Thank you usaPetticrew for that link. Archive.org is a marvellous resource but I often find it difficult to get the right search terms to get a manageable number of results.
Thanks to your link I have now managed to find the rest of the Vestry Book which appeared in 8 parts in The Virginia Magazine of History and Biography from 1904 to 1906:
Volume 11, 1904, pp 289-304, (covers 1707 – 1711);
Volume 11, 1904, pp 425-440, (covers 1707 – 1713);
Volume 12, 1904, pp 17-32, (covers 1714 – 1719);
Volume 12, 1905, pp 241-256, (covers 1720 – 1725);
Volume 12, 1905, pp 369-384, (covers 1725 – 1731);
Volume 13, 1905, pp 65-80, (covers 1731 – 1735);
Volume 13, 1905, pp 175-190, (covers 1735 – 1743);
Volume 13, 1906, pp 265-280, (covers 1743 – 1750).
It was translated from the French original (the property of Miss Lelia Walker of Ft Estill, Ky) and annotated by Prof.
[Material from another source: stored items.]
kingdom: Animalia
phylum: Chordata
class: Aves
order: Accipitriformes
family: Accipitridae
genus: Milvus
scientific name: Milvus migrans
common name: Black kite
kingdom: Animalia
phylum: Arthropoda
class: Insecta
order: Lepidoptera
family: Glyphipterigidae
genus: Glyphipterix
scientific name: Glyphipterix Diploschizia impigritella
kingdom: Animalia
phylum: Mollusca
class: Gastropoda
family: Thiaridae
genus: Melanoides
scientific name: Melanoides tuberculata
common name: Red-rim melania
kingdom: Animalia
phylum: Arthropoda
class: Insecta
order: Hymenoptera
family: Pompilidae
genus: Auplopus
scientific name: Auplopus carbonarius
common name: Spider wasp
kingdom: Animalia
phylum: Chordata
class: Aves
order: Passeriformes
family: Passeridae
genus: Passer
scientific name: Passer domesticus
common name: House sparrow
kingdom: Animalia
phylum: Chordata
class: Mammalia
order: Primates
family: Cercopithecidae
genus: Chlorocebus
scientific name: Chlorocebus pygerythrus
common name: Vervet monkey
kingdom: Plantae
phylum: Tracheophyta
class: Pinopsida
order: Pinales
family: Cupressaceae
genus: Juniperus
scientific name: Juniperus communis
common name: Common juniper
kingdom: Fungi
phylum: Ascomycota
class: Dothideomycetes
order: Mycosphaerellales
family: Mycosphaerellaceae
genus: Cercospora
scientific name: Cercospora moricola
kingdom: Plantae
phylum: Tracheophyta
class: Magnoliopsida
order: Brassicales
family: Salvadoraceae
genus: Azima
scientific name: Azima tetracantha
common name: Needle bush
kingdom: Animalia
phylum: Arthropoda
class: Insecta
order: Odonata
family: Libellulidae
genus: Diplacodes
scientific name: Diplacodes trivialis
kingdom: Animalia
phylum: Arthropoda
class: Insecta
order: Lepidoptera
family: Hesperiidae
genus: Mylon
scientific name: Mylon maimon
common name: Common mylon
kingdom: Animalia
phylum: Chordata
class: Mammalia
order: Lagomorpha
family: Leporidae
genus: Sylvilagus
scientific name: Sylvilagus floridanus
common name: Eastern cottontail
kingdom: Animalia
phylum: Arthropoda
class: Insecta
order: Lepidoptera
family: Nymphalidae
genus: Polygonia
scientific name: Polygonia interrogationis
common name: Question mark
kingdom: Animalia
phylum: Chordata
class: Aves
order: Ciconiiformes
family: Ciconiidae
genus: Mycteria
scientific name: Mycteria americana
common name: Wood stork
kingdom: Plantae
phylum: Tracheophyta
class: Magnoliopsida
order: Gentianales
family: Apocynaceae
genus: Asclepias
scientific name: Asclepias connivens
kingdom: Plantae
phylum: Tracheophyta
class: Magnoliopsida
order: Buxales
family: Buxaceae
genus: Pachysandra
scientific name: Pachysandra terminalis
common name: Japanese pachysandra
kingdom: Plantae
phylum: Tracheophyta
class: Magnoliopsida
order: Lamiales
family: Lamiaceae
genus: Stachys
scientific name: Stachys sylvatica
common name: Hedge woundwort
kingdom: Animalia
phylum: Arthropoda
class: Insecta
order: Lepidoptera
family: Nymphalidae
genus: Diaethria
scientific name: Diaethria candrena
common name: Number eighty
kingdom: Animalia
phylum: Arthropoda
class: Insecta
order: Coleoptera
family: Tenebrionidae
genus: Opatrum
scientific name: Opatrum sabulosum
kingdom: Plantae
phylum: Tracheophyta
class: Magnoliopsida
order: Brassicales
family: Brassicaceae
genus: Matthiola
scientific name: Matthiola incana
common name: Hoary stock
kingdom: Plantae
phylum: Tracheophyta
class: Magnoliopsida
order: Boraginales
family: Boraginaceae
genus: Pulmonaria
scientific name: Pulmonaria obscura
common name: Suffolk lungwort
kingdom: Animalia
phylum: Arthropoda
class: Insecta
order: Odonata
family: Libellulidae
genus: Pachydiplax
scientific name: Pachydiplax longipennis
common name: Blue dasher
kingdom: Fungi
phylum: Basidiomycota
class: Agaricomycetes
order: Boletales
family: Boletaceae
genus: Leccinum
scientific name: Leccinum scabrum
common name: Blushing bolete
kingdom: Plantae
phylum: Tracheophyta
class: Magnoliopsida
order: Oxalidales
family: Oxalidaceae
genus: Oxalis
R.H. Fife, Wesleyan University and with an introduction by Col. R.L. Maury, Richmond, Virginia.
It appears from Bishop William Meade's “Old churches, ministers and families of Virginia" 1857 that church documents and registers being in private hands was not uncommon. So my original request that started this topic has been partially answered - there does not seem to be any organised system of depositing such documents in a county/state record office, as there is in England.
The Vestry Book says that William Nairn was paid 120 bushels of wheat for twelve sermons commencing 4 Sep 1727. However only nine sermons are recorded in the Vestry Book. The annotator Prof. Fife quotes two sources for his notes about Nairn – Meade’s book, and a collection of documents edited by Robert Alonzo Brock for the Virginia Historical Society in 1886.
Fife and Meade both refer to a farewell letter written by the vestry to William Nairn asking him to intercede with the Bishop to maintain the French settlement as a separate parish. An excerpt from the letter is printed in Brock’s work which in turn has been sourced from “Papers relating to the History of the Church in Virginia, Vol 2” by William Stevens Perry, privately printed in 1870:
“INHABITANTS Of King William Parish, In Manacan Town, Virginia, To Mr. NEARNE.
[Extract.]
4th July, 1728.
REVd Sir:
Your near departure out of this country obliges us, the Church Wardens and Vestries of King William's Parish, with humble submission, to beg your Assistance when, please God, you are arrived in London. We are very sorry that we can no longer enjoy the pleasure of your good presence and Education. We thought ourselves happy in our late settlement with your Reverence____.
_____We never had above 110 or 120 tithables, but at present our number is 130. You see, therefore, the impossibility for us to raise a Sum Sufficient to keep our own Minister, and since we are conformed to the Laws and Disciplines of the Church of England, and that our Parish is a Royal Gift to us French Refugees, we think we ought not to consent to be dissolved and incorporated into another Parish.
Many of our Parishioners understand no English; but for the sake of our Children and the English Families settled amongst us, we should be heartily Glad to have the Common Prayers and Sermons in English as well as French.”
The original letter is contained in the letter books of The Venerable Society for the Propagation of the Gospel in Foreign Parts, and was transcribed by an American, Rev. Francis Lister Hawks on a visit to England and to whom Perry dedicates his collection.
The successive transcriptions of the letter introduced some errors – Brock breaks the excerpt into more paragraphs than Perry and leaves out the word “never” in “We never had above 110 or 120 tithables…” and Meade says the letter said there had never been more than 30 tithables.
Brock also includes a transcript of the baptism register of King William Parish originally published in 1860. This contains 5 baptisms performed by Rev. Mr Niern/Nairn in 1727 and 1728, with two of them stating that he was minister of Varaine [Varina?]. The baptisms do not include his own child Frances, so this presumably occurred at one of the other parishes with which Nairn was associated.
I have so far been unsuccessful in finding any copies of marriages at King William Parish or any registers or vestry books for 1727-28 for Varina or Henrico parishes.